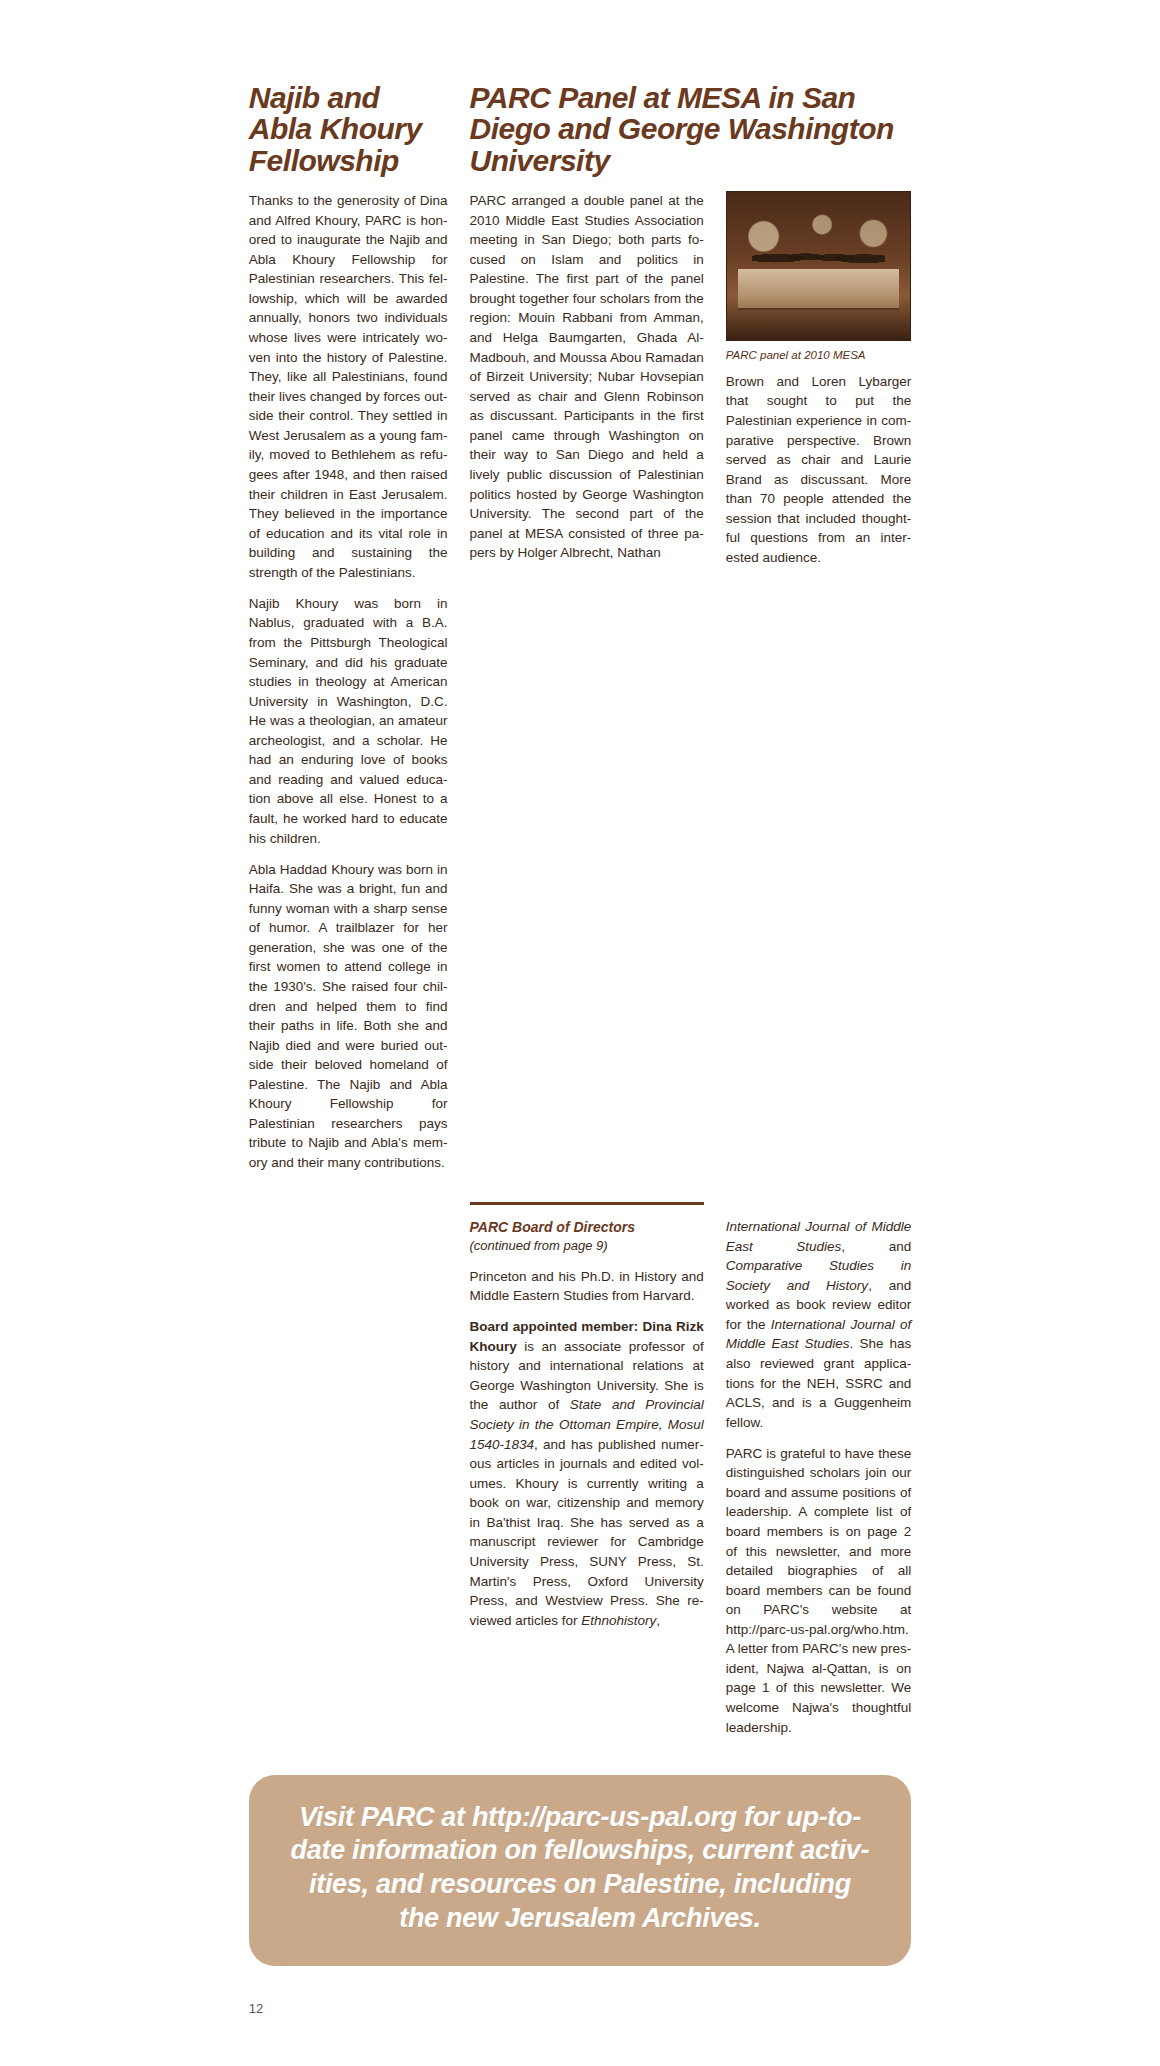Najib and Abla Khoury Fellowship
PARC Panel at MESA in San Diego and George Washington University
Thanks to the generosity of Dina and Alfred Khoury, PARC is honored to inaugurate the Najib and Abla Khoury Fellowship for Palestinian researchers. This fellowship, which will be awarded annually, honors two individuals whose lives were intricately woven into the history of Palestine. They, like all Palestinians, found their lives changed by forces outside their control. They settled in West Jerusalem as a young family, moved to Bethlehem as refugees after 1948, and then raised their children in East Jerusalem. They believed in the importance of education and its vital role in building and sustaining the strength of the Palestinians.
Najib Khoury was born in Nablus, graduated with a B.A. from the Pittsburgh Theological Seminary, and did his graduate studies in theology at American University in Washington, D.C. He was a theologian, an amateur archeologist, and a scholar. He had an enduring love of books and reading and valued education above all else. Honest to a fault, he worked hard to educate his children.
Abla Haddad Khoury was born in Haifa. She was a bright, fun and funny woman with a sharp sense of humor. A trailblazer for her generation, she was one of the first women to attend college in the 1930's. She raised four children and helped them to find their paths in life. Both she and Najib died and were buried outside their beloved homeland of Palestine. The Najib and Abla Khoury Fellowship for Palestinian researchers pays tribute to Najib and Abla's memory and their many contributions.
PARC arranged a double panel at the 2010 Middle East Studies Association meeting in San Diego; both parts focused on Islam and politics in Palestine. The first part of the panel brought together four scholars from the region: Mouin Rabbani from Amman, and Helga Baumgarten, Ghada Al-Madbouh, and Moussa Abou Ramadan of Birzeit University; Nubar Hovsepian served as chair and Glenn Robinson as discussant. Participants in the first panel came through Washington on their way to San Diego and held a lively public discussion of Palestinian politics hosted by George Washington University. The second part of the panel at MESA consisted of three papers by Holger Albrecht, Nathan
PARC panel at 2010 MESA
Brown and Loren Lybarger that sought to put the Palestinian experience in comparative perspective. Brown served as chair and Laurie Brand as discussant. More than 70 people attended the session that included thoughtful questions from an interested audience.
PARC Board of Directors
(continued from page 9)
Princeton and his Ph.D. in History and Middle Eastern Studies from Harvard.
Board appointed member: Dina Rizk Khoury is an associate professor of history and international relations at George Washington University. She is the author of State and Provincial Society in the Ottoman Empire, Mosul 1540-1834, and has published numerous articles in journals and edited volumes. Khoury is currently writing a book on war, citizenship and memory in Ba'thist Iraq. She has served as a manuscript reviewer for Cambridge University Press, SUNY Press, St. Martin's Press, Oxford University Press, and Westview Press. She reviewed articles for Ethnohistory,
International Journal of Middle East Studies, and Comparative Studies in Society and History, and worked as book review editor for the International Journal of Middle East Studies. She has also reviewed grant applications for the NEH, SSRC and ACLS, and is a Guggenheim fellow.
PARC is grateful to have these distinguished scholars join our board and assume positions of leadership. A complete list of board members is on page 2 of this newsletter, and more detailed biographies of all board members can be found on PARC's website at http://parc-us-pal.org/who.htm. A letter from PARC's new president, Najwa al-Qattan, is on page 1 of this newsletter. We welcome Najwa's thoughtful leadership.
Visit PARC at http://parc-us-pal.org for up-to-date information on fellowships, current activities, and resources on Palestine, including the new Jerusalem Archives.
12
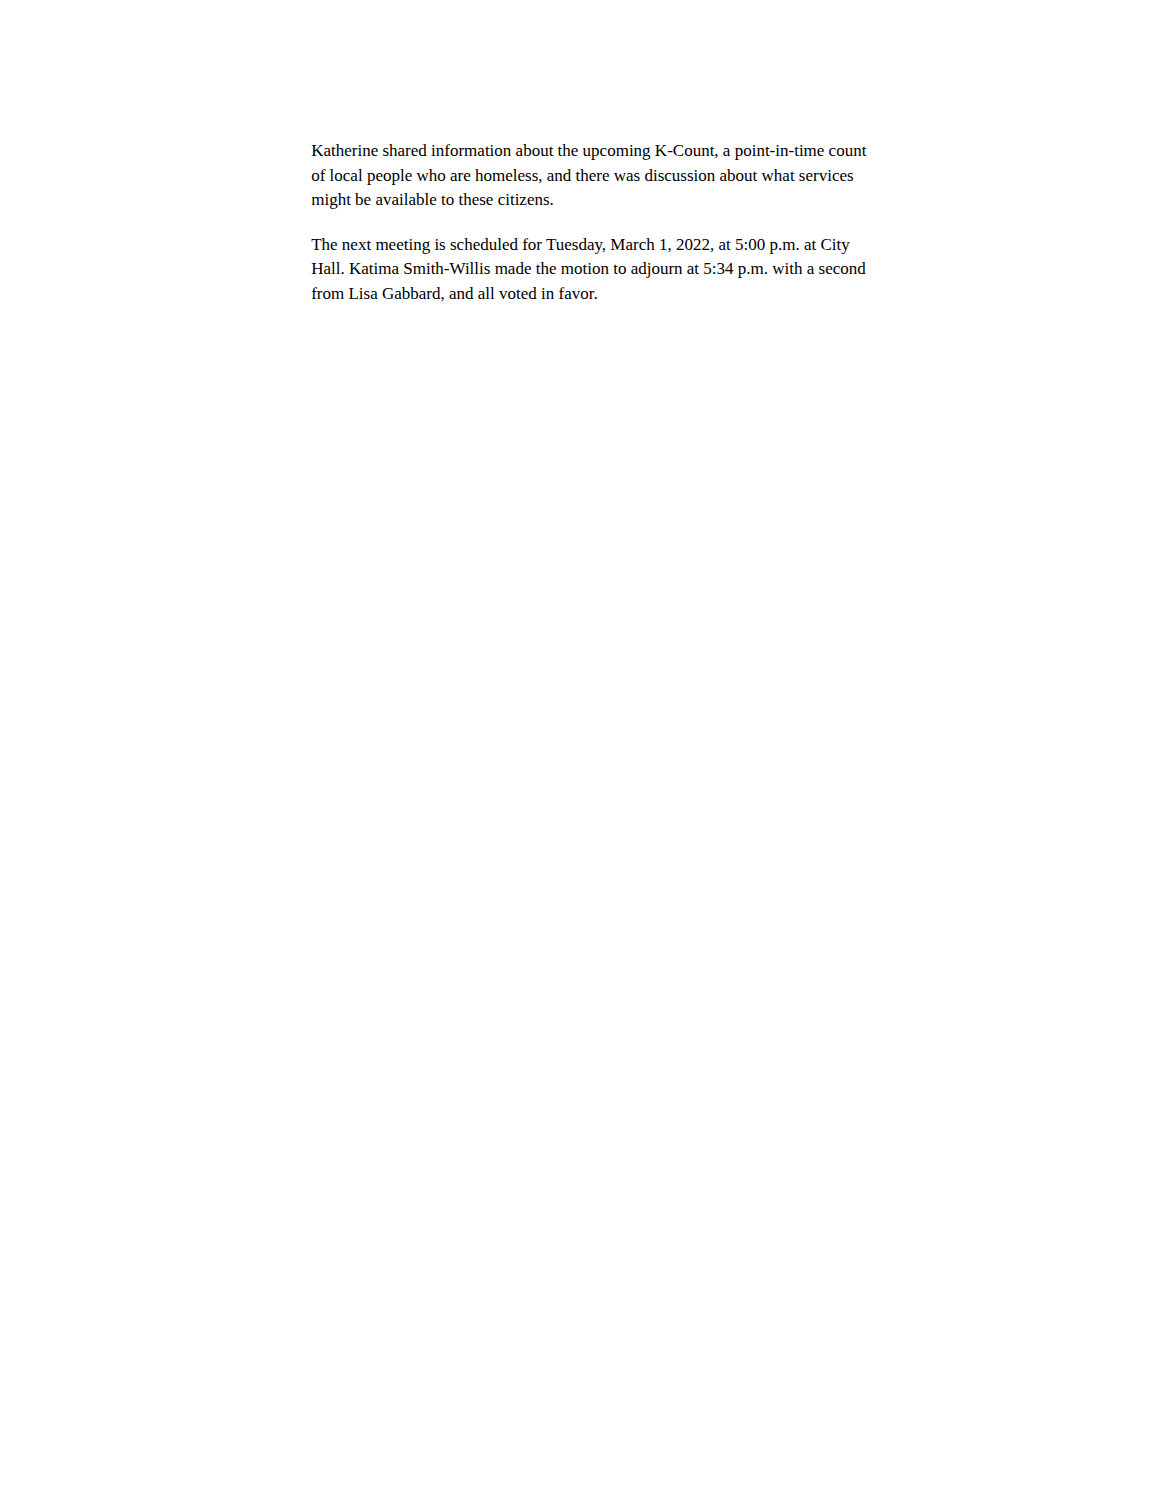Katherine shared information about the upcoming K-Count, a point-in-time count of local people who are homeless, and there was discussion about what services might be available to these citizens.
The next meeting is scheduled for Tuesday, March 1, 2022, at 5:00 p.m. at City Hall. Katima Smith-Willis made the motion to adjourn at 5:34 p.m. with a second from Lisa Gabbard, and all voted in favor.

BRIEF: Word for word, restate the lines above from the line containing "Princeton and his" through the line containing "Board appointed member: Dina", with both included and nothing else.

REPLY:
Princeton and his Ph.D. in History and Middle Eastern Studies from Harvard.
Board appointed member: Dina Rizk Khoury is an associate professor of history and international relations at George Washington University. She is the author of State and Provincial Society in the Ottoman Empire, Mosul 1540-1834, and has published numerous articles in journals and edited volumes. Khoury is currently writing a book on war, citizenship and memory in Ba'thist Iraq. She has served as a manuscript reviewer for Cambridge University Press, SUNY Press, St. Martin's Press, Oxford University Press, and Westview Press. She reviewed articles for Ethnohistory,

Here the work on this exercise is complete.